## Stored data
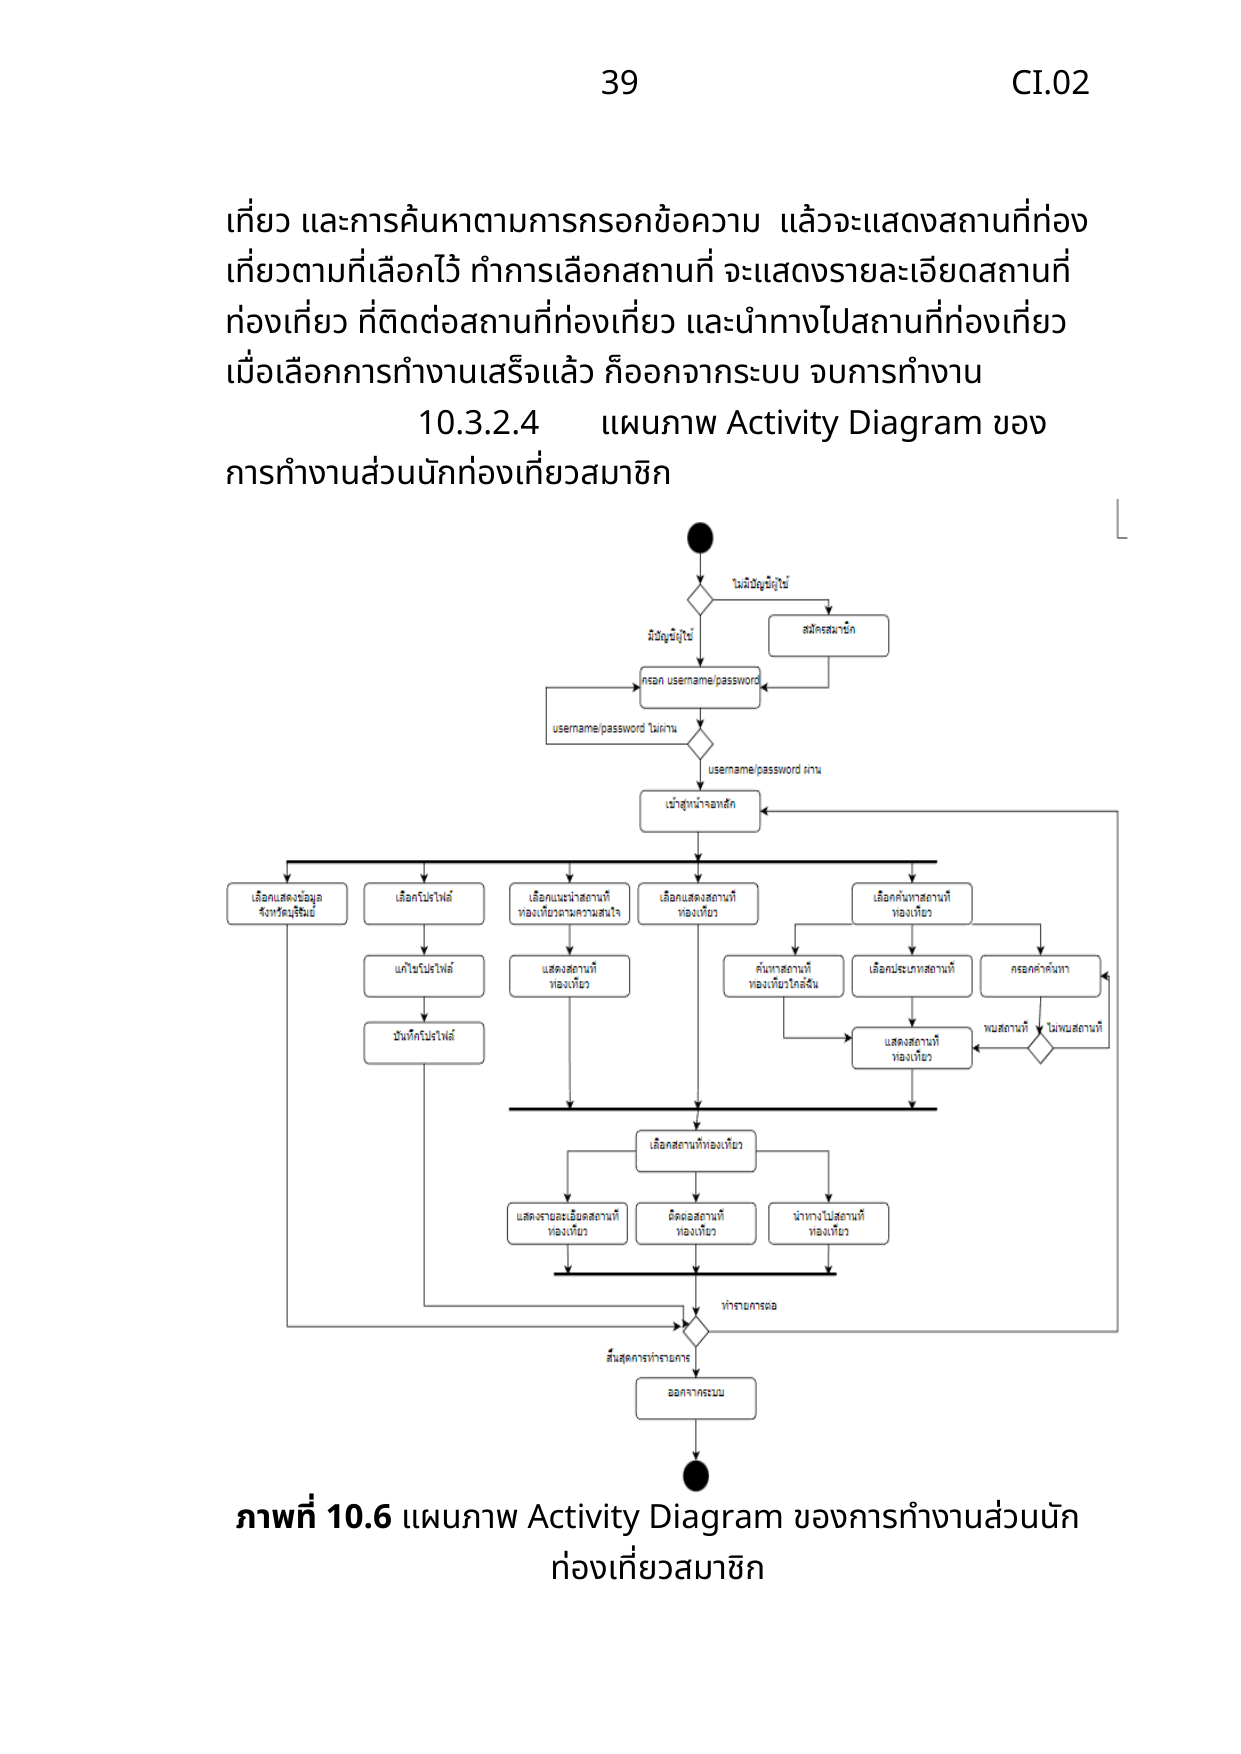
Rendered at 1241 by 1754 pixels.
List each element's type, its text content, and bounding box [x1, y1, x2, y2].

text ภาพที่ 10.6 แผนภาพ Activity Diagram ของการทำงานส่วนนักท่องเที่ยวสมาชิก [225, 1494, 1090, 1594]
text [225, 197, 1090, 398]
list แผนภาพ Activity Diagram ของการทำงานส่วนนักท่องเที่ยวสมาชิก [225, 398, 1090, 499]
picture [225, 499, 1128, 1494]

## Task
The records need to be restated word for word, minus any images.

## Solution
Rendered at 1241 by 1754 pixels.
List each element's type, its text content, and bounding box [x1, y1, x2, y2].

text ภาพที่ 10.6 แผนภาพ Activity Diagram ของการทำงานส่วนนักท่องเที่ยวสมาชิก [225, 1494, 1090, 1594]
text [225, 197, 1090, 398]
list แผนภาพ Activity Diagram ของการทำงานส่วนนักท่องเที่ยวสมาชิก [225, 398, 1090, 499]
picture [225, 499, 1128, 1494]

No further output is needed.